Second, London Ale yeast fermented at 64 is pretty much perfect and you shouldn't be getting any clove flavor. Unless of course, your pumpkin ale kit came with spices (which they usually do);) It is damn near impossible differentiate clove flavors caused by fermentation when there is spice in the beer but I highly doubt there are any since you fermented at 64f.
 
I realize that I hit my temps, which is what is confusing me. Both beers were bought as ingredients, not as kits, and I ground my own spices for the Pumpkin kit, so I KNOW there is no clove in it. I'm wondering if there may be a slight infection or something. It has not been mellowing with time.
 
Are you using your sanitizer to the manufactures specs? Are you sanitizing EVERYTHING that touches the beer after the boil?
 
yep and yep. I make .5 oz into 2.5 gallons, reserving a spray bottle (only used for Starsan) full for spot sanatizing.

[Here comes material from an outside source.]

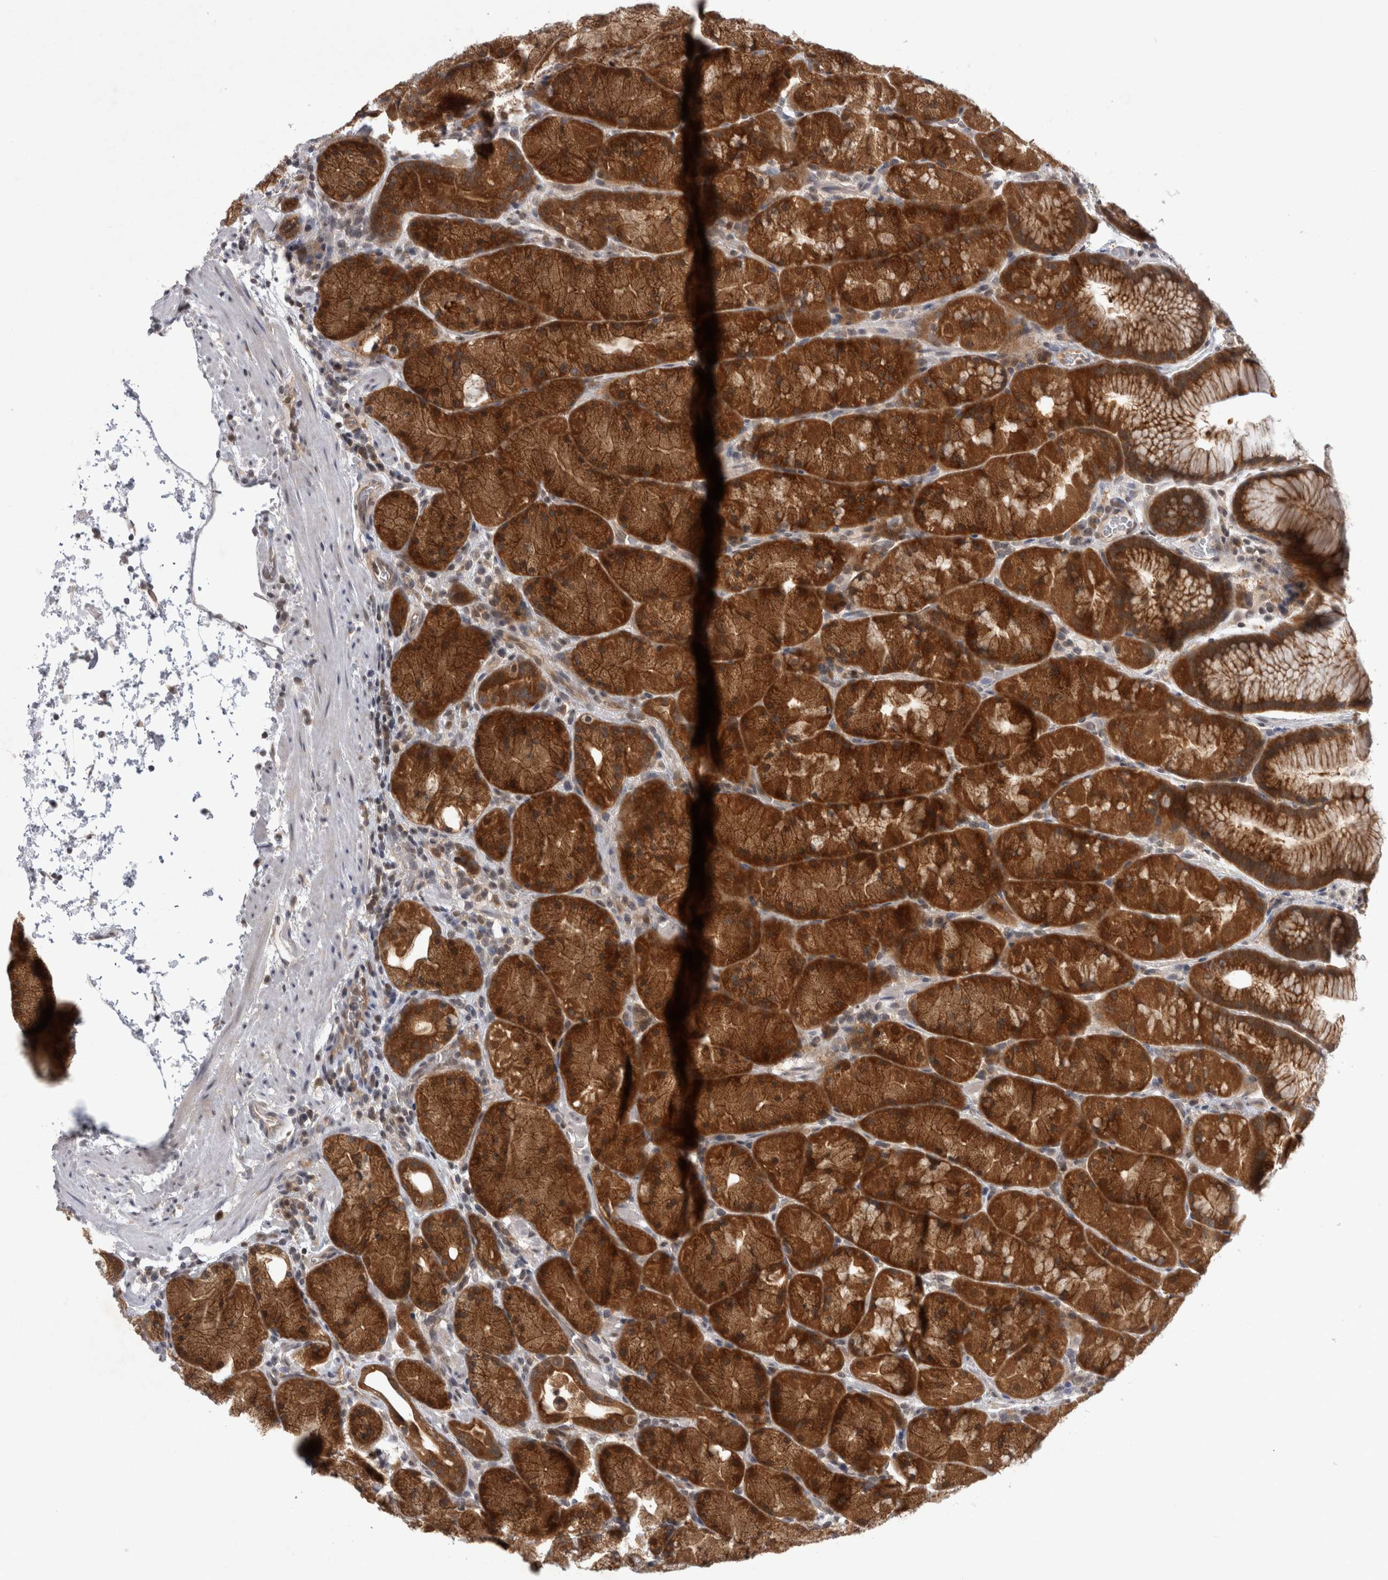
{"staining": {"intensity": "strong", "quantity": ">75%", "location": "cytoplasmic/membranous,nuclear"}, "tissue": "stomach", "cell_type": "Glandular cells", "image_type": "normal", "snomed": [{"axis": "morphology", "description": "Normal tissue, NOS"}, {"axis": "topography", "description": "Stomach, upper"}, {"axis": "topography", "description": "Stomach"}], "caption": "Immunohistochemical staining of unremarkable human stomach reveals strong cytoplasmic/membranous,nuclear protein positivity in approximately >75% of glandular cells. Using DAB (brown) and hematoxylin (blue) stains, captured at high magnification using brightfield microscopy.", "gene": "PSMB2", "patient": {"sex": "male", "age": 48}}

Basically, I dip (or spray) my hands down before handling anything that touches my beer, and I make sure that all the tubing has a full minute worth of liquid flowing through it.

Possibly a soak of PBW would help release anything I'm not physically getting...
 
How does the carbonation look in these beers? I've picked up some bugs during bottling before and these beers had very large bubbles and a head that quickly vanished, like soda. You may have picked up a bug unless the carbonation looks good with tight small bubbles, the beer didn't over attenuate, and there were no gushers. Sanitation at bottling is critical.
 
I'm not really sure about any "off" flavors that taste like clove. WHen do you add your extract? I'm wondering if the flavor you are getting is an "extract twang." Adding your extract late can minimize this.
 
Carbonation looks good. Not overly large, but not overly fine either. I take that as there is still some particulate matter from the ground spices (etc...etc...) creating excess nucleation sites. It seems to be pretty on par with most craft beers I have bought (unfiltered, etc...etc..).

I used to just throw everything into the pot at the beginning, but for the last two brews, which I'm having the problem with... have been at the 15 min mark. That said, it generally takes me about 10 min to return to a boil (my stove is about as useful as a mouse with a match), but I extend my boil by 10 min to compensate for the thermal loss.

As far as I've seen off flavors that taste like clove could be associated with chlorine in the water. I'm quite tempted to take my fishtank test strips to the water I've been buying to see if there is any in there. I might just have to switch back to the generic grocery store brand. That's the other major variable that I've changed in the last two beers.
 
fyi - Hold down the Alt key and type 0176 on your keypad, then release the Alt key to type the '°' degree symbol. (Win XP)
 
As far as I've seen off flavors that taste like clove could be associated with chlorine in the water. I'm quite tempted to take my fishtank test strips to the water I've been buying to see if there is any in there. I might just have to switch back to the generic grocery store brand. That's the other major variable that I've changed in the last two beers.

This was my thought - it very well could be your water source. Can you get a water report (online perhaps?)?